Pochi arredi, anch'essi sapientemente recuperati, conferiscono un carattere ancora più storico rappresentativo al piacevole grande locale. Solo due cose possono piacere o non piacere, due piccoli nei: il primo, l'applicazione - sulla parte anteriore dei modelli - di un nome in metallo che, però, non è di fabbrica, ma di fantasia (forse per far contento qualche donatore o, forse ancora, perché Don Andrea le sue creature le chiama per nome… e in tal caso lo si può perdonare!). Il secondo, la presenza di alcuni - pochi per la verità - modelli extra famiglia: qualche modello dell' antagonista Vespa e un paio di Moto Guzzi che, però, si possono tollerare per dovere di cronaca!
Tra i modelli recenti spicca il Lui, anche nella versione per l'esportazione, a cui venne dato il nome di Luna; manca invece un Lambro e su questo fatto stuzzichiamo il Don che dice di non darsi per vinto e cerca, cerca, o aspetta che arrivi da solo…. Completano l'ottima collezione due modelli, uno conservato e uno restaurato, del Lambrettino 48, stupenda biciclettona che ben si prestava all'utilizzo nelle campagne, proprio per la sua versatilità e facilità a percorrere strade sterrate e accidentate.
Il libro:"Museo della lambretta: storia e memoria, territorio e paesaggio"

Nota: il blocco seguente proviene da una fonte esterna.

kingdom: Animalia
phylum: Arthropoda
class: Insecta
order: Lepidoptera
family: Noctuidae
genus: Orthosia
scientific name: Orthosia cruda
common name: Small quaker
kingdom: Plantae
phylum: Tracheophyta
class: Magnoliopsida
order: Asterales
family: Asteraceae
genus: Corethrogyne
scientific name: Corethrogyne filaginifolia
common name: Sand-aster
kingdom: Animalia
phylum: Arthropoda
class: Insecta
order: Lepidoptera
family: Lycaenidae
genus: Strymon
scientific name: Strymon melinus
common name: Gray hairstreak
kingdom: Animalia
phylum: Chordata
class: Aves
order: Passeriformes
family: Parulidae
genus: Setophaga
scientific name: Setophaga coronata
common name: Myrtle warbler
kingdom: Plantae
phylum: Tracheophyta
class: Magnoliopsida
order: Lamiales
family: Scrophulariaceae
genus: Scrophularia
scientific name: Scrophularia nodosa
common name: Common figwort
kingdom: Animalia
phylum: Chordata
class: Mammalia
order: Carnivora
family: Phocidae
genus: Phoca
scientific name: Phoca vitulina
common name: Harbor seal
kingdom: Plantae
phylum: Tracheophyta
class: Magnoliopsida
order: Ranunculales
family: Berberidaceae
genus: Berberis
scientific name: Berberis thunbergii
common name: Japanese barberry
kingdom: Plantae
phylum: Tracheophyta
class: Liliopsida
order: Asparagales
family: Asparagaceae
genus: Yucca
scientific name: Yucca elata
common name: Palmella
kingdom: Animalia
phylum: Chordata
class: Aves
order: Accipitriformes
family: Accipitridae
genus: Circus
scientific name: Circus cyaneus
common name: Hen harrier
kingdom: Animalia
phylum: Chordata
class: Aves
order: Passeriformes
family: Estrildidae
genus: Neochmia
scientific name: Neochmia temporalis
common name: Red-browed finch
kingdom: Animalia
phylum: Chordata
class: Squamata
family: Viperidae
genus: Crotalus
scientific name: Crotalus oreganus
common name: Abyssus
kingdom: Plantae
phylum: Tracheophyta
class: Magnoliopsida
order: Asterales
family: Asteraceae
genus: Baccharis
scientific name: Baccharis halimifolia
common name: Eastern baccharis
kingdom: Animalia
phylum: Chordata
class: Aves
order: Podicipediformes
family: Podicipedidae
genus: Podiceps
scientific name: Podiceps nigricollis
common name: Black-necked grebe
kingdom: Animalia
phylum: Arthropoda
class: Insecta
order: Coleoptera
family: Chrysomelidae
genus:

Al momento in cui incontriamo Don Andrea, il libro è in stampa. Il completamento del lungo lavoro, delle ricerche e della passione, si riassume in 145 pagine, generose di illustrazioni, descrizioni, riferimenti a personaggi e luoghi. “Museo della lambretta: storia e memoria, territorio e paesaggio”, questo il titolo, non è una bibbia di informazioni sui modelli della mitica Lambretta, ma, piuttosto, un racconto genuino che si svolge nell’arco dei 50 anni che vanno da poco prima dell’ultima guerra a quelli che hanno decretato la fine del mito di casa Innocenti. Molte vecchie foto e parecchie divagazioni sui luoghi di Don Andrea e accenni di storia rurale che comprende anche quella dell’edificio che ospita il Museo. In un mondo dove tutto è diventato "usa e getta" e niente più resta o si ferma, Don Andrea spera che la sua piccola opera possa essere uno stimolo per i giovanissimi, un indelebile ricordo per i più anziani e uno sprone al recupero in luogo della demolizione, in un contesto ben più ampio che quello strettamente attinente alle due ruote.
Per le visite al museo
Museo della Lambretta, Sellia Marina (CZ), tel. 0961 798093. Il Museo si trova sulla statale 106 ionica, lato monte, subito dopo il piccolo distributore IP. Poiché l’iniziativa è sostenuta da collaboratori volontari, è sempre meglio chiamare prima, anche al cellulare di Don Andrea: 340/7774248. Ciò consente, tra l’altro, di organizzare la visita fuori da orari prestabiliti.
Dove mangiare e dormire
Agriturismo Santa Cinnara, Contrada Corticello, tel. 0961 798456. In collina, a 5 km dalle spiagge, dispone di graziosi appartamenti attrezzati a connotazione rurale, piscina, e molti spazi conviviali. Ha un piccolo museo agricolo: attrezzi, trattori e carretti rimessi insieme con la stessa profonda passione per il recupero già conosciuta in Don Andrea. Coltivazione con metodo biologico dei prodotti disponibili presso il punto vendita aziendale. Cucina veramente genuina e casareccia, con pane cotto nel forno a legna e materie prime dal proprio allevamento e dalla propria terra.